A female member of the outlawed Kurdistan Workers Party (PKK) was one of two suspected perpetrators of a car bombing that killed 37 people in the Turkish capital Ankara, security officials said yesterday.
Sunday’s attack, tearing through a crowded transport hub a few hundred metres from the justice and interior ministeries, was the second such strike at the administrative heart of the city in under a month.
Evidence has been obtained that one of the bombers was a female member of the PKK who joined the militant group in 2013, the security officials said. She was born in 1992 and from the eastern Turkish city of Kars, they said.
Violence has spiralled in Turkey’s predominantly Kurdish southeast since a two-and-a-half-year ceasefire with the PKK collapsed in July. But the militants, who say they are fighting for Kurdish autonomy, have largely focused attacks on the security forces in southeastern towns, many of which have been under curfew.
Attacks in Ankara and in Istanbul over the last year, and the activity of Islamic State (IS) as well as Kurdish fighters, have raised concerns among Nato allies who see Turkey’s stability as vital to the containment of violence across its borders in Syria and Iraq. President Tayyip Erdogan is also eager to dispel any notion he is struggling to maintain security.
“With the power of our state and wisdom of our people, we will dig up the roots of this terror network which targets our unity and peace,” Foreign Minister Mevlut Cavusoglu said on Twitter.
Turkish warplanes bombed camps belonging to the PKK in northern Iraq early yesterday, the army said. A round-the-clock curfew was also imposed in the southeastern town of Sirnak in order to conduct operations against Kurdish militants there, the provincial governor’s office said.

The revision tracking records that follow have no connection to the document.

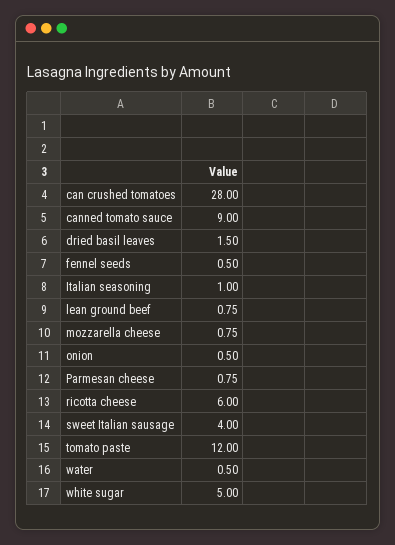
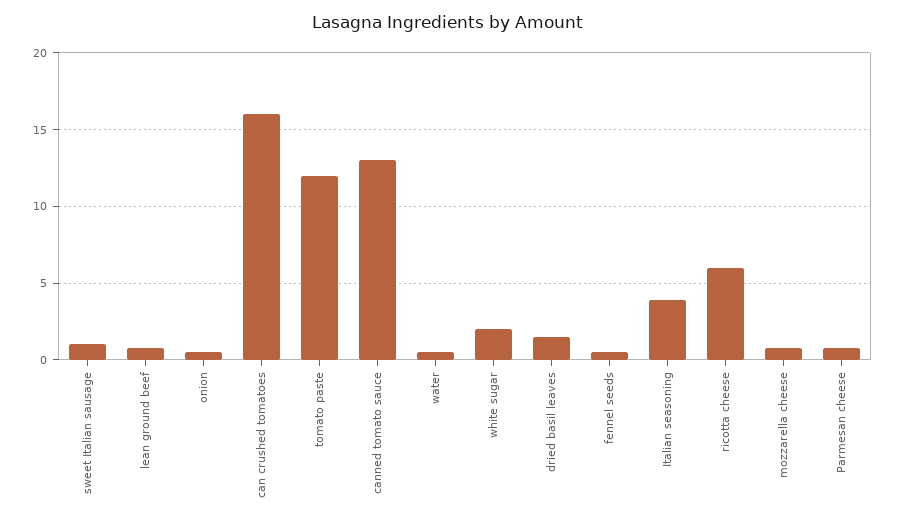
  {
-   "can crushed tomatoes": 28,
+   "can crushed tomatoes": 16,
-   "canned tomato sauce": 9,
+   "canned tomato sauce": 13,
    "dried basil leaves": 1.5,
    "fennel seeds": 0.5,
-   "Italian seasoning": 1,
+   "Italian seasoning": 4,
    "lean ground beef": 0.75,
    "mozzarella cheese": 0.75,
    "onion": 0.5,
    "Parmesan cheese": 0.75,
    "ricotta cheese": 6,
-   "sweet Italian sausage": 4,
+   "sweet Italian sausage": 1,
    "tomato paste": 12,
    "water": 0.5,
-   "white sugar": 5
+   "white sugar": 2
  }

Turkey’s government sees the unrest in its southeast as closely tied to the war in Syria, where a Kurdish militia has seized territory along the Turkish border as it battles IS militants and rebels fighting President Bashar al-Assad.
The government fears those gains are stoking Kurdish separatist ambitions at home and says Syrian Kurdish fighters share deep ideological and operational ties with the PKK. They also complicate relations with the US which sees the Syrian Kurds as an important ally in battling the IS.

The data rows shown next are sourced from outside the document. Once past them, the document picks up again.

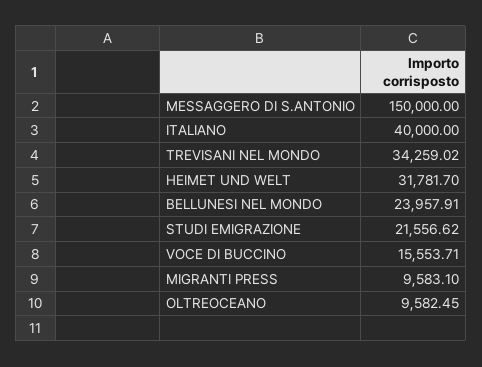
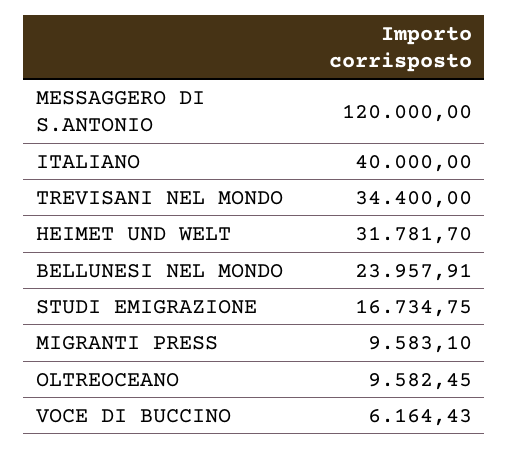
  {
-   "MESSAGGERO DI S.ANTONIO": 150000,
+   "MESSAGGERO DI S.ANTONIO": 120000,
    "ITALIANO": 40000,
-   "TREVISANI NEL MONDO": 34259.02,
+   "TREVISANI NEL MONDO": 34400,
    "HEIMET UND WELT": 31781.7,
    "BELLUNESI NEL MONDO": 23957.91,
-   "STUDI EMIGRAZIONE": 21556.62,
+   "STUDI EMIGRAZIONE": 16734.75,
-   "VOCE DI BUCCINO": 15553.71,
+   "VOCE DI BUCCINO": 6164.43,
    "MIGRANTI PRESS": 9583.1,
    "OLTREOCEANO": 9582.45
  }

A police source said hours after the explosion that there appeared to have been two attackers, a man and a woman, whose severed hand was found 300m from the blast site.
The explosives were the same kind as those used in a February 17 attack that killed 29 people, mostly soldiers, and the bomb had been packed with pellets and nails to cause maximum injury and damage, the source said.
As part of a US-led coalition fighting IS in neighbouring Syria and Iraq, Turkey faces multiple security threats.
IS militants have been blamed for at least four bomb attacks on Turkey since June last year, including a suicide bombing that killed 10 German tourists in the historic heart of Istanbul in January. Local jihadist groups and leftist radicals have also staged attacks in Turkey in the past.
Analysts said the deteriorating security situation was a concern for a country heavily dependent on tourism.
“Turkey’s political risk profile is rising gradually and the country is not yet safe for long-term investors,” Atilla Yesilada of Istanbul-based consultancy Global Source Partners said.
The PKK has historically struck directly at the security forces and does not target civilians. A direct claim of responsibility for Sunday’s bombing would indicate a major tactical shift.